En 1970, le paysage du western a bien changé, ce sera la décennie la plus pauvre pour le genre chéri d'Hollywood, en tout cas, il y en aura encore quelques-uns, mais ils seront beaucoup plus réalistes et témoigneront de la mauvaise conscience de l'Amérique dans la conquête de l'Ouest (en filigrane la guerre du Vietnam qui triture les consciences), notamment à propos du génocide indien. Des auteurs novateurs comme Robert Altman, Arthur Penn, Ralph Nelson ou Sam Peckinpah bousculeront les codes traditionnels du western avec leurs films (respectivement John McCabe, Little Big Man, Soldat bleu et la Horde sauvage). Aussi, lors de sa sortie en 1970, Chisum était-il un western un peu anachronique, le dernier à idéaliser l'esprit pionnier et à décrire le Far West selon les règles habituelles.
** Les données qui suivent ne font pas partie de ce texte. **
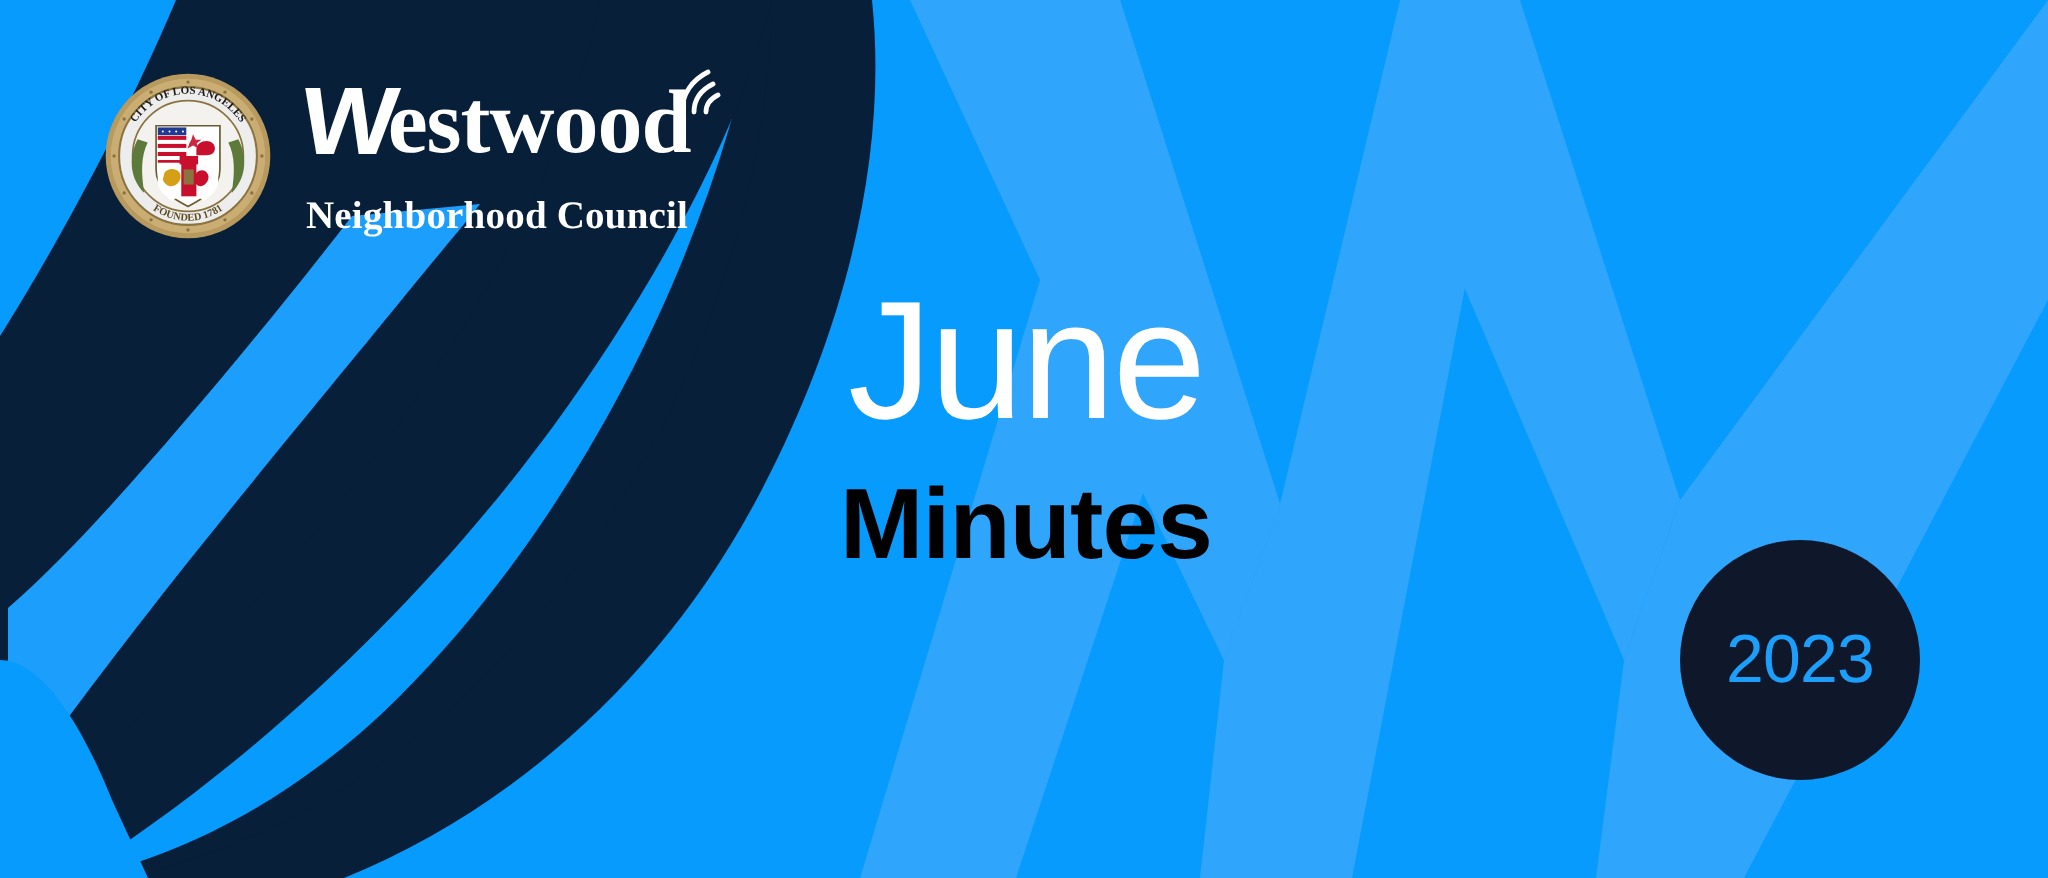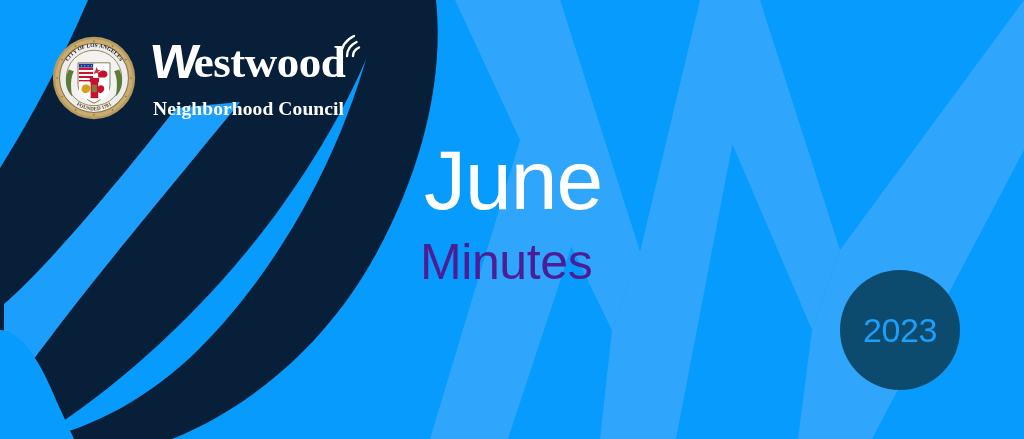"Minutes" #title-doctype { color: #4c1d95 -> #000000; font-weight: normal -> bold }
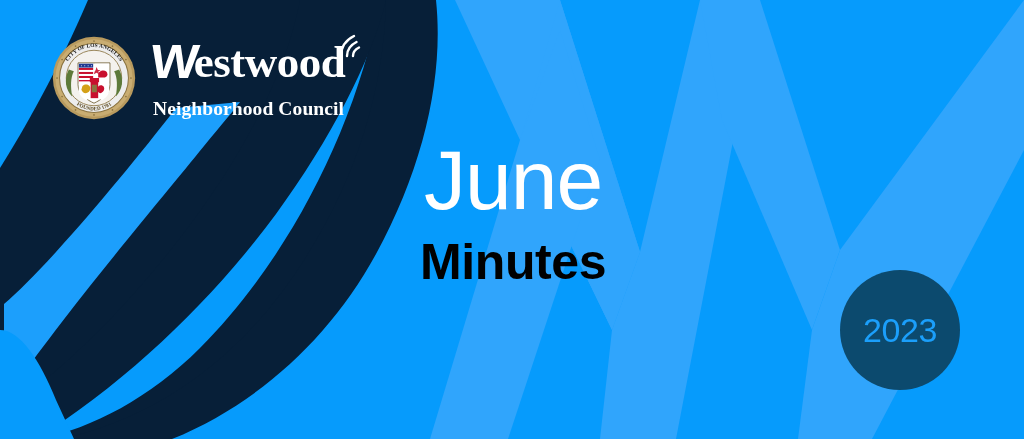"2023" #year-badge { background: #0c4a6e -> #0f172a }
L'ensemble est basé sur des faits authentiques, John Chisum a réellement vécu au 19ème siècle, c'était le plus gros éleveur de bétail de l'époque ; à sa lutte contre des gens corrompus, s'ajoutent de nombreux thèmes divers : des Indiens opprimés dans leurs réserves, des politiciens véreux, des chasseurs de primes, des conflits entre éleveurs, et même un épisode réel de la vie de Billy the Kid qui fut en effet, l'employé de l'Anglais John Tunstall. Il est décrit ici comme un garçon bouillant mais pas méchant.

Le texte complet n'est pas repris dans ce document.